Consolidation: In February 2015, the FASB amended the ASC to update certain requirements for determining whether a variable interest entity must be consolidated. The amendment is effective for fiscal years, and the interim periods thereafter, beginning after December 15, 2015, with early adoption permitted. The Company is currently evaluating the impact of adopting this ASC amendment, but does not expect it will have a material effect on the Company's consolidated financial statements.
Going Concern: In August 2014, the FASB amended the ASC to provide guidance on determining when and how an entity must disclose going concern uncertainties in its financial statements. The amendment requires management to perform interim and annual assessments of an entity's ability to continue as a going concern within one year of the date of issuance of an entity's financial statements. If there is substantial doubt about the entity's ability to continue as a going concern, an entity must provide certain footnote disclosures. The amendment is effective for fiscal years, and the interim periods thereafter, beginning after December 15, 2016, with early adoption permitted. The Company is currently evaluating the impact of adopting this ASC amendment, but does not expect it will have a material effect on the Company's consolidated financial statements.
Revenue Recognition: In May 2014, the FASB and International Accounting Standards Board jointly issued a final standard on revenue recognition which outlines a single comprehensive model for entities to use in accounting for revenue arising from contracts with customers. This standard will supersede most current revenue recognition guidance. Under the new standard, entities are required to identify the contract with a customer; identify the separate performance obligations in the contract; determine the transaction price; allocate the transaction price to the separate performance obligations in the contract; and recognize the appropriate amount of revenue when (or as) the entity satisfies each performance obligation. The standard is effective for fiscal years, and the interim periods within those years, beginning on or after January 1, 2017, however in April 2015, the FASB proposed a one year deferral of the effective date. Entities have the option of using either retrospective transition or a modified approach in applying the new standard. The Company is currently evaluating the approach it will use to apply the new standard and the impact that the adoption of the new standard will have on the Company’s consolidated financial statements.
Discontinued Operations: In April 2014, the FASB amended the ASC to raise the threshold for a disposal to qualify as a discontinued operation.
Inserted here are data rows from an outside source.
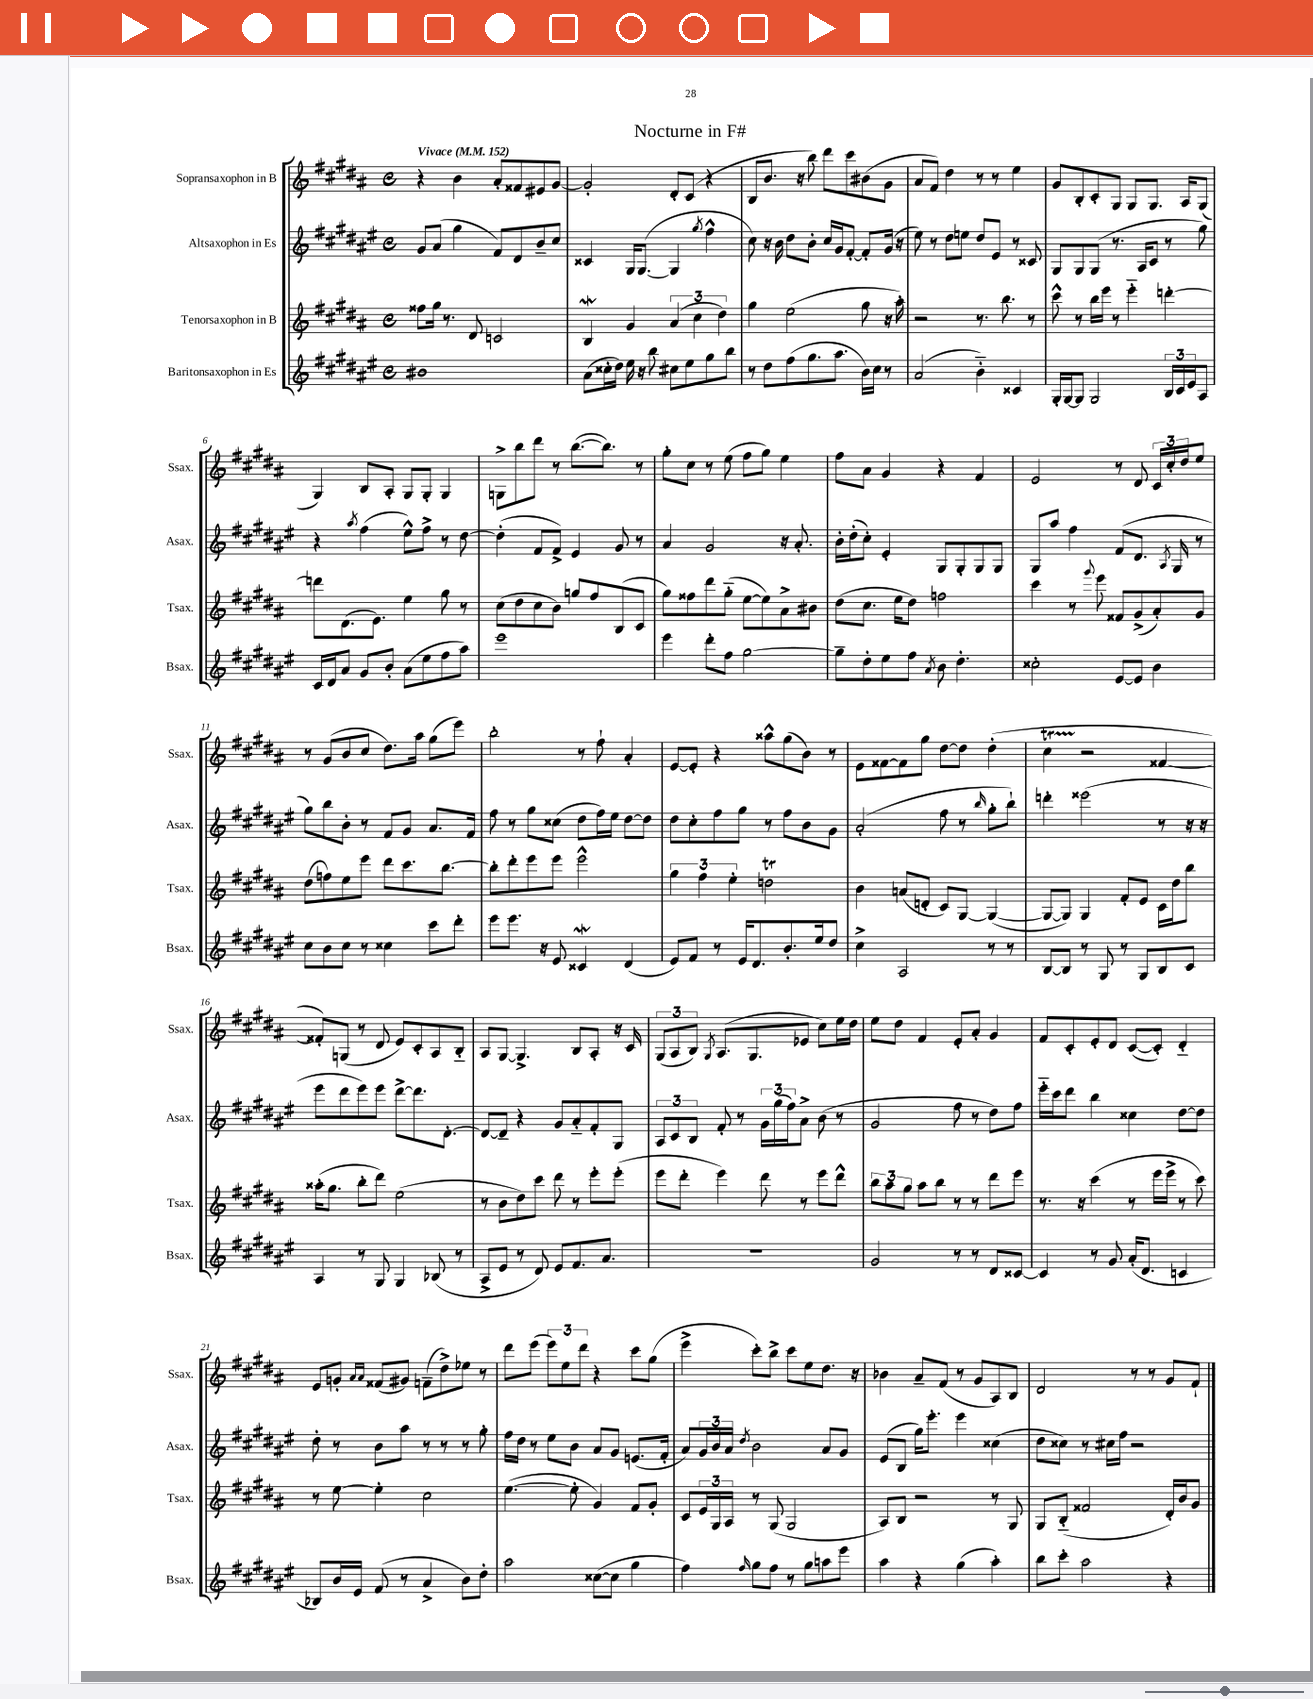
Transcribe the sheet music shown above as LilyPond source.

\header { title = "Nocturne in F#" }
<<
\new StaffGroup <<
\new Staff = "s0" \with { instrumentName = "Sopransaxophon in B" shortInstrumentName = "Ssax." } {
    \clef treble \key b \major \defaultTimeSignature \time 4/4 \tempo "Vivace" 4 = 152
    r4 b'4 ais'8-. fisis'8 eis'8 gis'8~ |
    gis'2-. dis'8-. cis'8( r4 |
    b8 b'8. r16 b''8) dis'''8 cis'''8 bis'8( gis'8 |
    ais'8 fis'8) dis''4 r8 r8 e''4 |
    gis'8 b8-. cis'8-. gis8 gis8 gis8. ais16 gis8( |
    gis4) b8 ais8-. gis8 gis8-. gis4 |
    g8-> b''8 dis'''8 r8 b''8.~( b''8.) r8 |
    gis''8-. cis''8 r8 e''8( fis''8 gis''8) e''4 |
    fis''8 ais'8 gis'4 r4 fis'4 |
    e'2 r8 dis'8 \tuplet 3/2 { cis'16 cis''16-. dis''16 } e''8 |
    r8 gis'8( b'8 cis''8 dis''8.) ais''16 gis''8( e'''8) |
    b''2-. r8 fis''8-! ais'4-. |
    e'8~ e'8-. r4 aisis''8-^ gis''8( b'8) r8 |
    e'8 fisis'8~ fisis'8 gis''8 dis''8~ dis''8 dis''4-.( |
    cis''4\startTrillSpan r2\stopTrillSpan fisis'4~ |
    fisis'8-.) g8( r8 dis'8 e'8) cis'8-. ais8 b8-_ |
    ais8 gis8~ gis4.-> b8 ais8-. r16 cis'16 |
    \tuplet 3/2 { gis8( ais8 b8) } \acciaccatura { gis8 } ais8.( gis8. ees'8 cis''8) e''16 dis''16 |
    e''8 dis''8 fis'4 e'8-. ais'8-. gis'4 |
    fis'8 cis'8-. e'8-. dis'8 cis'8~( cis'8-.) dis'4-_ |
    e'8 g'8-. \grace { ais'16 ais'16 } fisis'8( gis'8) f'8--( dis''8->) ees''8 r8 |
    dis'''8 e'''8( \tuplet 3/2 { e'''8) e''8 dis'''8 } r4 cis'''8 gis''8( |
    e'''4-> cis'''8-.) b''8-> cis'''8 e''8 dis''8. r16 |
    bes'4 ais'8-- fis'8( r8 gis'8 ais8) b8 |
    dis'2 r8 r8 gis'8 fis'8-! \bar "|." |
}
\new Staff = "s1" \with { instrumentName = "Altsaxophon in Es" shortInstrumentName = "Asax." } {
    \clef treble \key fis \major \defaultTimeSignature \time 4/4
    gis'8 ais'8( gis''4 fis'8) dis'8 b'8-- cis''8 |
    cisis'4 gis16 gis8.~( gis4 \acciaccatura { gis''8 } fis''4-^ |
    cis''8) r16 b'16 dis''8 b'8-. cis''16 gis'16 fis'8~-. fis'8-. gis'16( r16 |
    eis''8) r8 dis''8 e''8 dis''8 eis'8 r8 cisis'8 |
    gis8 gis8 gis8( r8. ais16 cis'8 r8 gis''8) |
    r4 \acciaccatura { ais''8 } fis''4( eis''8-^) fis''8-> r8 dis''8~ |
    dis''4-.( fis'8 fis'8->) eis'4 gis'8 r8 |
    ais'4 gis'2 r16 ais'8.-. |
    b'16-. dis''16-.( cis''8-.) eis'4-. gis8 gis8-. gis8 gis8 |
    gis8 ais''8 fis''4 fis'8( dis'8. \acciaccatura { ais8 } gis16 r8 |
    gis''8) b''8 b'8-. r8 fis'8 gis'8 ais'8. fis'16 |
    fis''8 r8 gis''8 cisis''8( dis''8 fis''16) eis''16 dis''8~ dis''8 |
    dis''8 cis''8-. fis''8 gis''8 r8 fis''8 b'8 gis'8 |
    ais'2-.( fis''8 r8 \grace { b''16 } gis''8-. b''8-!) |
    d'''4-. eisis'''2( r8 r16 r16 |
    eis'''8 dis'''8 eis'''8) eis'''8 dis'''8~-> dis'''8. dis'8.~-. |
    dis'8~ dis'8-- r4 gis'8 ais'8-_ fis'8-. gis8 |
    \tuplet 3/2 { ais8 cis'8 b8 } fis'8-. r8 \tuplet 3/2 { gis'16 gis''16( fis''16) } ais'8-> b'8( r8 |
    gis'2 fis''8 r8 dis''8) fis''8 |
    eis'''16-_ cis'''16 dis'''8 b''4 cisis''4 dis''8~ dis''8 |
    dis''8-. r8 b'8 ais''8 r8 r8 r8 gis''8-. |
    fis''16 dis''16 r8 eis''8 b'8 ais'8 gis'8 e'8.( fis'16-. |
    ais'8) \tuplet 3/2 { gis'16 b'16 ais'16 } \acciaccatura { dis''8 } b'2 ais'8 gis'8 |
    eis'8( b8 gis''16) eis'''8.-. eis'''4 cisis''4( |
    dis''8 cisis''8) r8 cis''16 fis''16 r2 \bar "|." |
}
\new Staff = "s2" \with { instrumentName = "Tenorsaxophon in B" shortInstrumentName = "Tsax." } {
    \clef treble \key b \major \defaultTimeSignature \time 4/4
    fisis''8 gis''16 r8. dis'8 c'2 |
    b4\mordent gis'4 \tuplet 3/2 { ais'4( cis''4 dis''4) } |
    gis''4 e''2( gis''8 r16 ais''16-.) |
    r2 r8. b''8. r8 |
    cis'''8-^ r8 b''16 e'''16 r8 e'''4-_ d'''4~-. |
    d'''8 dis'8.( e'8.) e''4 gis''8 r8 |
    cis''8( dis''8 cis''8 b'8) g''8 fis''8 b8( cis'8 |
    gis''8) fisis''8 dis'''8 gis''8-_( e''8~ e''8) ais'8-> bis'8 |
    dis''8( cis''8. e''16 dis''8) f''2 |
    cis'''4 r8 \appoggiatura { gis'''8 } e'''8 fisis'8 gis'8->( ais'8-.) gis'8 |
    dis''8( f''8) e''8 e'''8 dis'''8 cis'''8. b''8.~ |
    b''8-. dis'''8-. e'''8 e'''8 e'''2-^ |
    \tuplet 3/2 { gis''4 fis''4 e''4-. } d''2\trill |
    b'4 a'8( d'8-. cis'8) gis8~ gis4~( |
    gis8~ gis8) gis4 fis'8-. e'8 cis'16 dis''16 b''8 |
    aisis''16-.( gis''8. b''8-. dis'''8) e''2( |
    r8 b'8 dis''8) cis'''8 dis'''8 r8 e'''8-. e'''8-.( |
    e'''8 dis'''8-. e'''4) dis'''8 r8 e'''8 dis'''8-^ |
    \tuplet 3/2 { b''8 ais''8 gis''8 } ais''8 b''8 r8 r8 dis'''8 e'''8 |
    r8. r16 cis'''4( r8 e'''16 e'''16-> r8 cis'''8) |
    r8 e''8~ e''4-. cis''2 |
    e''4.~( e''8-. gis'4) fis'8 gis'8-. |
    cis'8 \tuplet 3/2 { e'16 gis16 ais16 } r8 gis8( gis2 |
    ais8) b8 r2 r8 gis8 |
    gis8 b8-_( fisis'2 dis'16-.) b'16 gis'8 \bar "|." |
}
\new Staff = "s3" \with { instrumentName = "Baritonsaxophon in Es" shortInstrumentName = "Bsax." } {
    \clef treble \key fis \major \defaultTimeSignature \time 4/4
    bis'1 |
    ais'8( cisis''16-. dis''16) eis''16 r16 b''8 cis''8 eis''8 gis''8 b''8 |
    r8 dis''8 fis''8( gis''8. ais''8. b'16) cis''16 r8 |
    ais'2( b'4-_) cisis'4 |
    gis16-. gis16~ gis8 gis2 \tuplet 3/2 { b16 cis'16 eis'16 } ais8 |
    cis'16 dis'16 ais'8 gis'8 b'8-. ais'8( eis''8 fis''8 ais''8) |
    eis'''1 |
    eis'''4 dis'''8-. fis''8 gis''2~ |
    gis''8-- dis''8-. eis''8 fis''8 \acciaccatura { ais'8 } b'8 dis''4.-. |
    cisis''2-. eis'8~ eis'8 b'4 |
    cis''8 b'8 cis''8 r8 cisis''4 cis'''8 dis'''8-. |
    eis'''8 eis'''8. r16 eis'8 cisis'4\mordent dis'4( |
    eis'8) fis'8 r8 eis'16 dis'8. b'8.-. eis''16 dis''8 |
    cis''4-> ais2 r8 r8 |
    b8~ b8 r8 gis8 r8 gis8 b8 cis'8 |
    ais4 r8 gis8 gis4 bes8( r8 |
    ais8-> eis'8 r8 dis'8) eis'8 fis'8. ais'8. |
    R1 |
    gis'2 r8 r8 dis'8 cisis'8~ |
    cisis'4 r8 gis'8 ais'16-.( dis'8. c'4 |
    bes8) b'16 eis'16 fis'8( r8 ais'4-> b'8) dis''8-. |
    ais''2 cisis''8~( cisis''8 gis''4 |
    fis''4) \grace { fis''16 } gis''8 fis''8 r8 gis''8 a''8 eis'''8 |
    ais''4 r4 gis''4( ais''4-.) |
    b''8 cis'''8-. ais''2 r4 \bar "|." |
}
>>
>>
Under the new guidance, a discontinued operation represents a strategic shift that has or will have a major effect on an entity's operations and financial results. The guidance also expands the disclosures for discontinued operations, including new disclosures related to individually material disposals that do not meet the definition of a discontinued operation. The amendment is effective for fiscal years, and the interim periods within those years, beginning after December 15, 2014, with early adoption permitted only for disposals that have not been reported in financial statements previously issued. The Company adopted this amendment in 2015 and it did not have a material impact on the Company's consolidated financial statements.